Getting caught while stealing glassware from a lab is a much larger risk than having someone at a for-profit lab supply company play junior detective with your glassware order. This might not be entirely obvious while high on crack, though.

2 comments

There is something suspicious in itself about ordering laboratory glassware. When clandestine chemists buy, they use shell buyers, dodgy distributors, false letterhead, and/or squirrel purchases across many distributors.
Clandestine chemists would prefer not to send their glassware to 15 Methlab Lane, certainly. But most of the clever paranoid tactics are for the acquisition of chemicals, which the DEA has a very tight grip on. In some cases, precursors of precursors. A chemical supplier can pretty easily divine illegal applications from the order combination. Glassware suppliers cannot. And I'm a laboratory glassware seller, so I can say that with some certainty.
But let's say your lab is raided while you aren't there and the police are trying to tie you to the lab.
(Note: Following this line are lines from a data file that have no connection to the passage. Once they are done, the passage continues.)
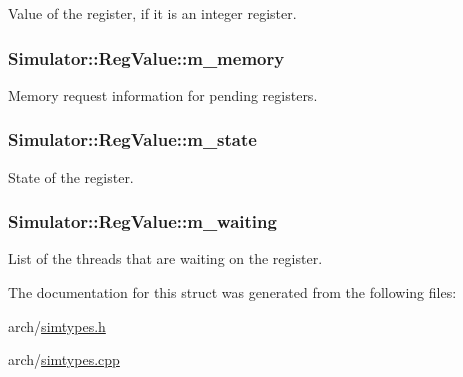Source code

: Value of the register, if it is an integer register. 

\hypertarget{struct_simulator_1_1_reg_value_ab612245b6f5c7b10e781068e30f2550b}{
\subsubsection[{m\+\_\+memory}]{ Simulator\+::\+Reg\+Value\+::m\+\_\+memory}}\label{struct_simulator_1_1_reg_value_ab612245b6f5c7b10e781068e30f2550b}


Memory request information for pending registers. 

\hypertarget{struct_simulator_1_1_reg_value_af75bf158fb9f748049a782213309f18b}{
\subsubsection[{m\+\_\+state}]{ Simulator\+::\+Reg\+Value\+::m\+\_\+state}}\label{struct_simulator_1_1_reg_value_af75bf158fb9f748049a782213309f18b}


State of the register. 

\hypertarget{struct_simulator_1_1_reg_value_a91b3b5d8a1bba0c86d960188275fb190}{
\subsubsection[{m\+\_\+waiting}]{ Simulator\+::\+Reg\+Value\+::m\+\_\+waiting}}\label{struct_simulator_1_1_reg_value_a91b3b5d8a1bba0c86d960188275fb190}


List of the threads that are waiting on the register. 



The documentation for this struct was generated from the following files\+:\begin{DoxyCompactItemize}
\item 
arch/\hyperlink{simtypes_8h}{simtypes.\+h}\item 
arch/\hyperlink{simtypes_8cpp}{simtypes.\+cpp}\end{DoxyCompactItemize}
You had better believe they'll be checking your credit card statements.
If your lab is raided, and they have no other means of tying you to its operation, and they can make the case to a judge that they should be able sequester your credit card history and the order details of scientific-sounding companies within it, then yes, you're in bad shape.

I think in most cases criminals are suitably stupid enough to make law enforcement's job much easier. Like, for example, busting someone who is trying to break into a lab with a security system, and then finding a meth lab in their mobile home.